As the researchers considered attitudes towards sub-genres, several taste classes emerged. Three of these classes liked all sub-genres to roughly the same degree – very much, moderately, or rather less, the authors wrote.

Two taste classes, however, differed in that they preferred sub-styles that were either more challenging or easier to process, respectively. Across all genres, subtypes that represented the mainstream variant were generally preferred over more challenging alternatives.

The researchers also found that sociodemographic and personality variables, including age, milieu-related attitude, and openness, could predict belonging to a genre group or within-genre taste class.

For pop music, for example, the researchers found a clear age effect. It showed that peoples’ preferred pop music correlates with subgroup age. The pop music people liked best was from the decade during which they were around 20 years old.

The wider picture

What Siebrasse and Wald-Fuhrmann achieved is a more accurate representation of the actual musical taste of the German resident population than previous studies produced.
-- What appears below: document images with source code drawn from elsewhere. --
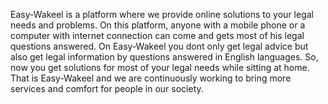 Easy-Wakeel is a platform where we provide online solutions to your legal needs and problems. On this platform, anyone with a mobile phone or a computer with internet connection can come and gets most of his legal questions answered. On Easy-Wakeel you dont only get legal advice but also get legal information by questions answered in English languages. So, now you get solutions for most of your legal needs while sitting at home. That is Easy-Wakeel and we are continuously working to bring more services and comfort for people in our society.
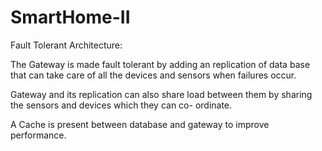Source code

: # SmartHome-II

Fault Tolerant Architecture:


The Gateway is made fault tolerant by adding an replication of data base that can take care of all the devices and sensors when failures occur.

Gateway and its replication can also share load between them by sharing the sensors and devices which they can co- ordinate. 

A Cache is present between database and gateway to improve performance.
Some of their results, such as the identification of within-genre taste classes are likely applicable across countries and cultures.
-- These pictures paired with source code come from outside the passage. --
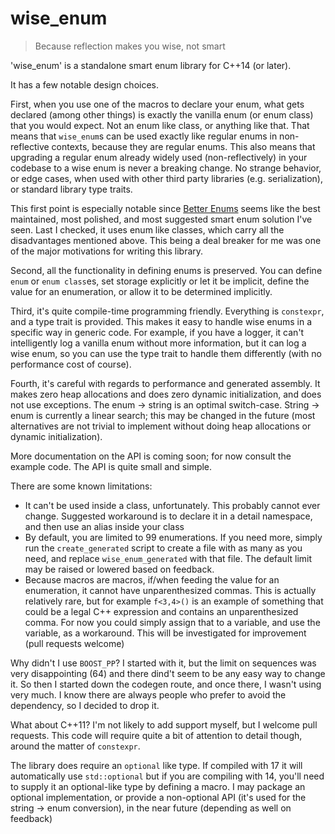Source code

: # wise_enum

> Because reflection makes you wise, not smart

'wise_enum' is a standalone smart enum library for C++14 (or later).

It has a few notable design choices.

First, when you use one of the macros to declare your enum, what gets declared
(among other things) is exactly the vanilla enum (or enum class) that you would
expect. Not an enum like class, or anything like that. That means that
`wise_enum`s can be used exactly like regular enums in non-reflective contexts,
because they are regular enums. This also means that upgrading a regular enum
already widely used (non-reflectively) in your codebase to a wise enum is never
a breaking change. No strange behavior, or edge cases, when used with other
third party libraries (e.g. serialization), or standard library type traits.

This first point is especially notable since [Better
Enums](https://github.com/aantron/better-enums) seems like the best maintained,
most polished, and most suggested smart enum solution I've seen. Last I checked,
it uses enum like classes, which carry all the disadvantages mentioned above.
This being a deal breaker for me was one of the major motivations for writing
this library.

Second, all the functionality in defining enums is preserved. You can define
`enum` or `enum class`es, set storage explicitly or let it be implicit, define
the value for an enumeration, or allow it to be determined implicitly.

Third, it's quite compile-time programming friendly. Everything is `constexpr`,
and a type trait is provided. This makes it easy to handle wise enums in a
specific way in generic code. For example, if you have a logger, it can't
intelligently log a vanilla enum without more information, but it can log a wise
enum, so you can use the type trait to handle them differently (with no
performance cost of course).

Fourth, it's careful with regards to performance and generated assembly. It
makes zero heap allocations and does zero dynamic initialization, and does not
use exceptions. The enum -> string is an optimal switch-case. String -> enum is
currently a linear search; this may be changed in the future (most alternatives
are not trivial to implement without doing heap allocations or dynamic
initialization).

More documentation on the API is coming soon; for now consult the example code.
The API is quite small and simple.

There are some known limitations:
 - It can't be used inside a class, unfortunately. This probably cannot ever
 change. Suggested workaround is to declare it in a detail namespace, and then
 use an alias inside your class
 - By default, you are limited to 99 enumerations. If you need more, simply run
   the `create_generated` script to create a file with as many as you need, and
   replace `wise_enum_generated` with that file. The default limit may be raised
   or lowered based on feedback.
 - Because macros are macros, if/when feeding the value for an enumeration, it
   cannot have unparenthesized commas. This is actually relatively rare, but for
   example `f<3,4>()` is an example of something that could be a legal C++
   expression and contains an unparenthesized comma. For now you could simply
   assign that to a variable, and use the variable, as a workaround. This will
   be investigated for improvement (pull requests welcome)

 Why didn't I use `BOOST_PP`? I started with it, but the limit on sequences was
 very disappointing (64) and there dind't seem to be any easy way to change it.
 So then I started down the codegen route, and once there, I wasn't using very
 much. I know there are always people who prefer to avoid the dependency, so I
 decided to drop it.

 What about C++11? I'm not likely to add support myself, but I welcome pull
 requests. This code will require quite a bit of attention to detail though,
 around the matter of `constexpr`.

The library does require an `optional` like type. If compiled with 17 it will
automatically use `std::optional` but if you are compiling with 14, you'll need
to supply it an optional-like type by defining a macro. I may package an
optional implementation, or provide a non-optional API (it's used for the string
-> enum conversion), in the near future (depending as well on feedback)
Other results, however, including genre-specific findings may be dependent on the history and role of a genre within its respective musical world.
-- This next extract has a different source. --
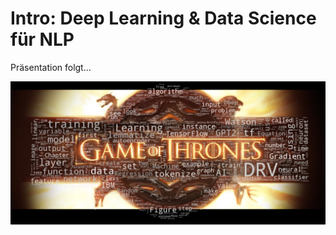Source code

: # Intro: Deep Learning & Data Science für NLP

Präsentation folgt...

![](../../.gitbook/assets/image%20%28179%29.png)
“We have taken an important step towards enabling the further development of questionnaires for researching musical taste,” Siebrasse said.

“In the future, our approach should be extended to other genres and regions. A further step could also be to combine this type of survey with specific sound examples.”

About this music and neuroscience research news

Author: Deborah Pirchner
Source: Frontiers
Contact: Deborah Pirchner – Frontiers
Image: The image is credited to Neuroscience News

Original Research: Open access.
You don’t know a person(‘s taste) when you only know which genre they like: Taste differences within five popular music genres based on sub-genres and sub-styles” by Anne Siebrasse et al. Frontiers in Psychology


Abstract

You don’t know a person(‘s taste) when you only know which genre they like: Taste differences within five popular music genres based on sub-genres and sub-styles

A representative German sample (N = 2,086) was surveyed on their musical taste with a questionnaire that asked about their liking not only of a number of genres, but also of relevant sub-genres and -styles.

Using Latent Profile Analysis to analyze sub-genre liking patterns, four to six distinct taste classes were found within groups of those n = 1,749 people who liked either European classical music, electronic dance music, metal, pop or rock based on their sub-genre ratings.

Across genres, two types of taste classes emerged: one with three classes that differed in the degree of liking all sub-genres, another with one to three classes that were biased in their liking or disliking of easier and more mainstream variants of a genre as compared to harder and sophisticated ones.

Logistic regression models revealed meaningful relationships of genre fan groups and within-genre taste classes with sociodemographic variables and BIG-5 personality traits. In sum, our results demonstrate meaningful taste differences within genres and show that these translate to differences in person-related variables as well.

These findings challenge earlier genre-based conceptualizations of music tastes, since we find similar structures already on the sub-genres level. It also suggests that different reasons and factors underlie tastes for genres and sub-genres.

Future studies should therefore ask about taste in a more nuanced way.